The only person the family did not sue was former Winnipeg police Const. Derek Harvey-Zenk, the driver of the vehicle that killed Crystal Taman. Under Manitoba Public Insurance’s no-fault rules, crash victims can’t sue drivers for damages.

Robert Taman could not be reached for comment. His lawyer, Gene Zazelenchuk, had little to say, other than that his clients were pleased the case was resolved. Taman was killed after she stopped at a red light at Lagimodiere Boulevard and the Perimeter Highway Feb. 25, 2005. She was headed into work when Harvey-Zenk’s pickup truck slammed into the back of her convertible.

Harvey-Zenk was later charged with several offences, including impaired driving causing death, but all charges except for dangerous driving causing death were later stayed in a controversial plea bargain.

He was sentenced to two years less a day to be served at home.

Two days later, the province called an inquiry into how the investigation and prosecution were handled.

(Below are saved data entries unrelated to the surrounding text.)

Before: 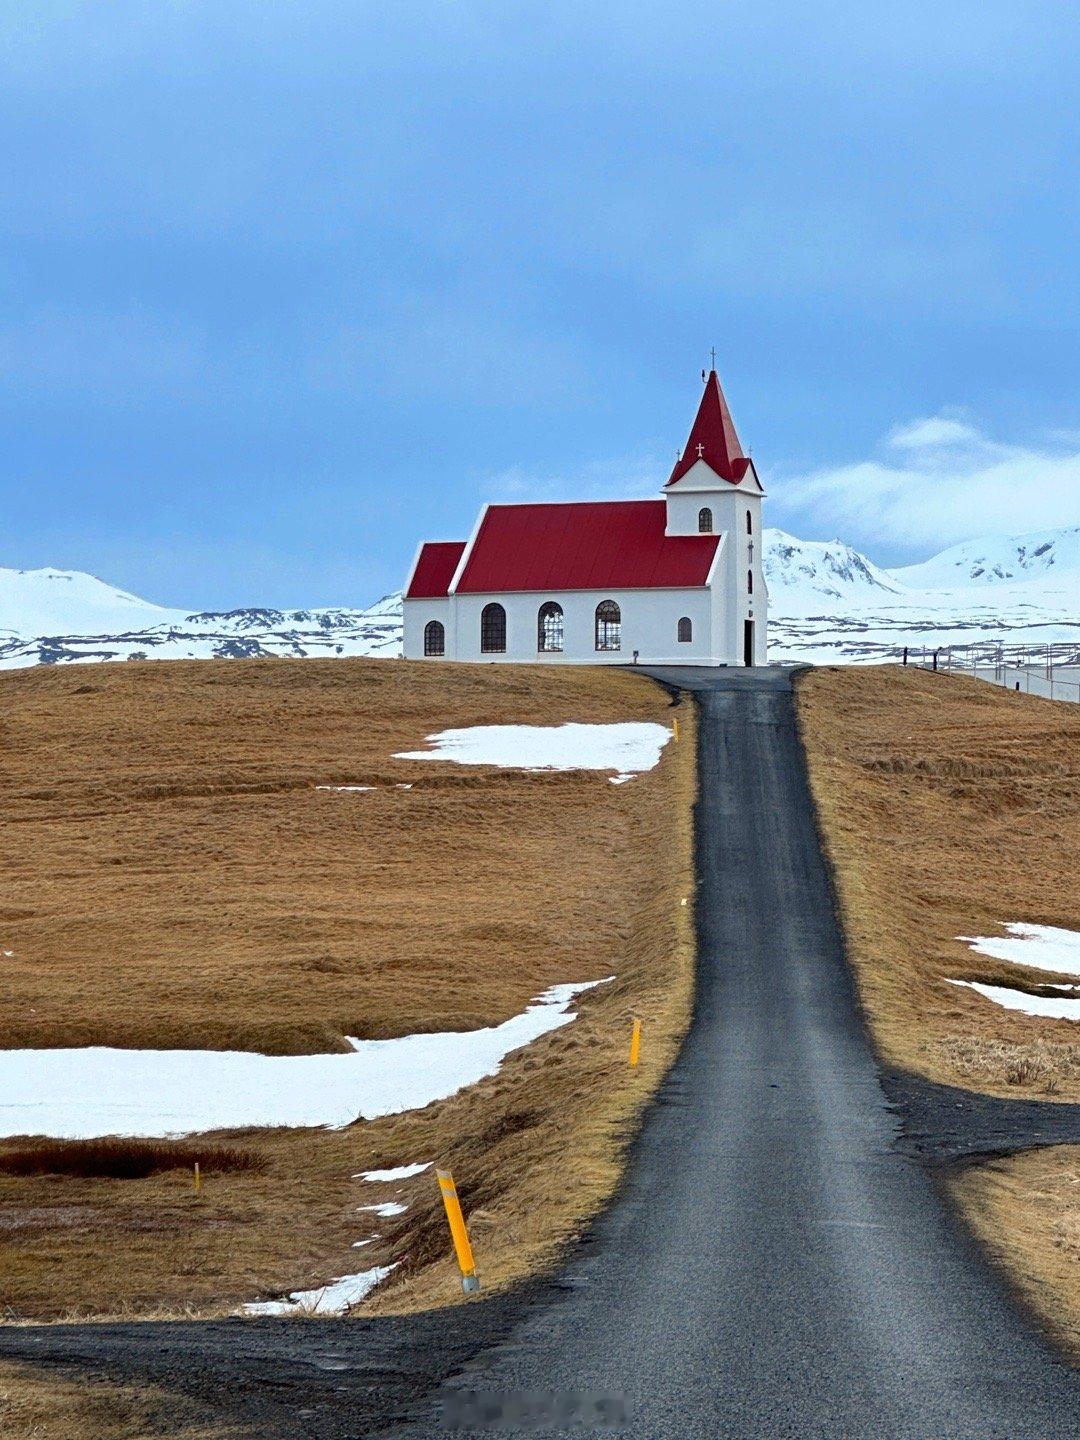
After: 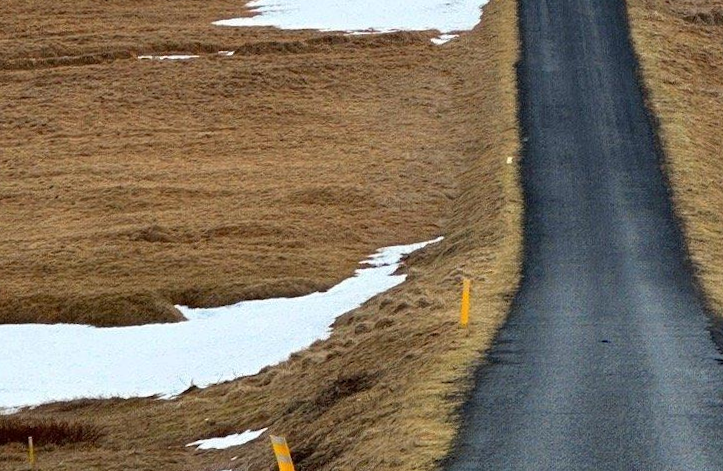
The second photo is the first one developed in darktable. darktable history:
crop: left 18.091%, top 51.13%, right 17.525%, bottom 16.85%
rotate and perspective: rotation -1.77°, lens shift (horizontal) 0.004, automatic cropping off
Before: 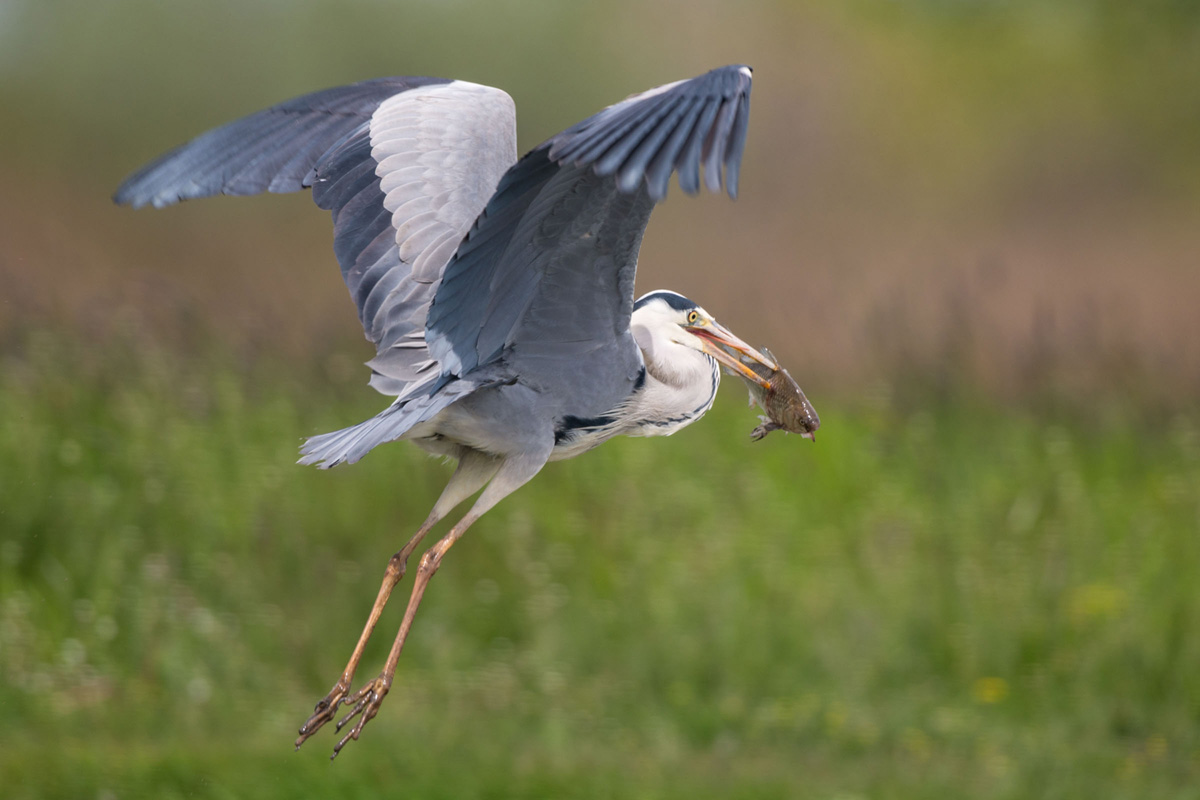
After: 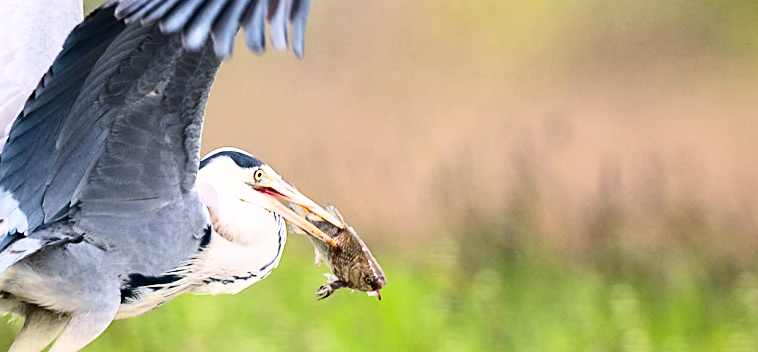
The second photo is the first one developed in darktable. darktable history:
filmic rgb: middle gray luminance 9.39%, black relative exposure -10.58 EV, white relative exposure 3.43 EV, target black luminance 0%, hardness 5.98, latitude 59.64%, contrast 1.086, highlights saturation mix 4.11%, shadows ↔ highlights balance 28.59%
sharpen: on, module defaults
crop: left 36.241%, top 17.868%, right 0.515%, bottom 38.095%
contrast brightness saturation: contrast 0.328, brightness -0.076, saturation 0.171
exposure: black level correction 0, exposure 1.096 EV, compensate exposure bias true, compensate highlight preservation false
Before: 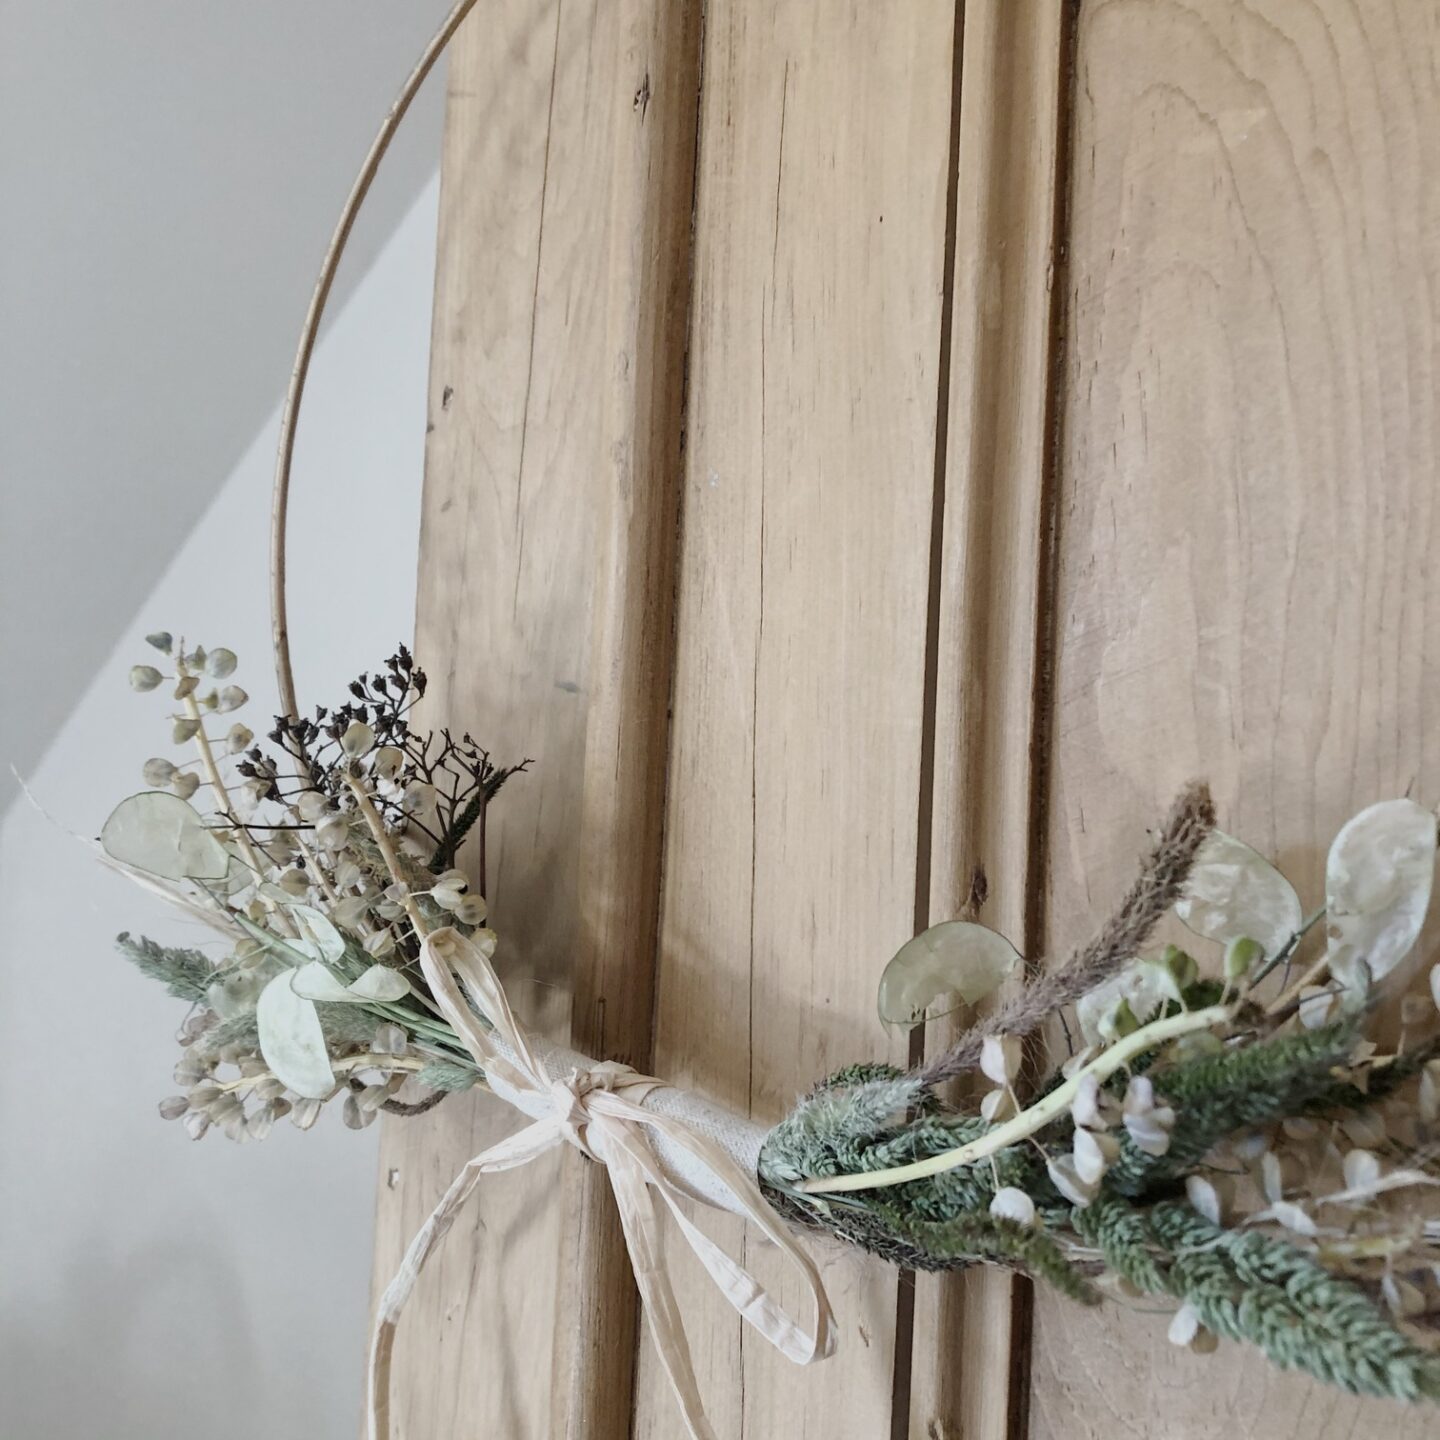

Last October, inquiry commissioner Roger Sulhany said the investigation by the East St. Paul police and Winnipeg Police Service was botched and the prosecution of the case was poorly handled in that allegations of drinking were not properly collected.

In the lawsuit, the family also said the sentence Harvey-Zenk received "not only brought the administration of justice into disrepute, but left the plaintiffs with a feeling that their wife and mother was senselessly killed and as a result of the negligence of the various defendants, her killer was not appropriately punished."

They also claimed lost wages because they couldn’t work while they were attending the inquiry.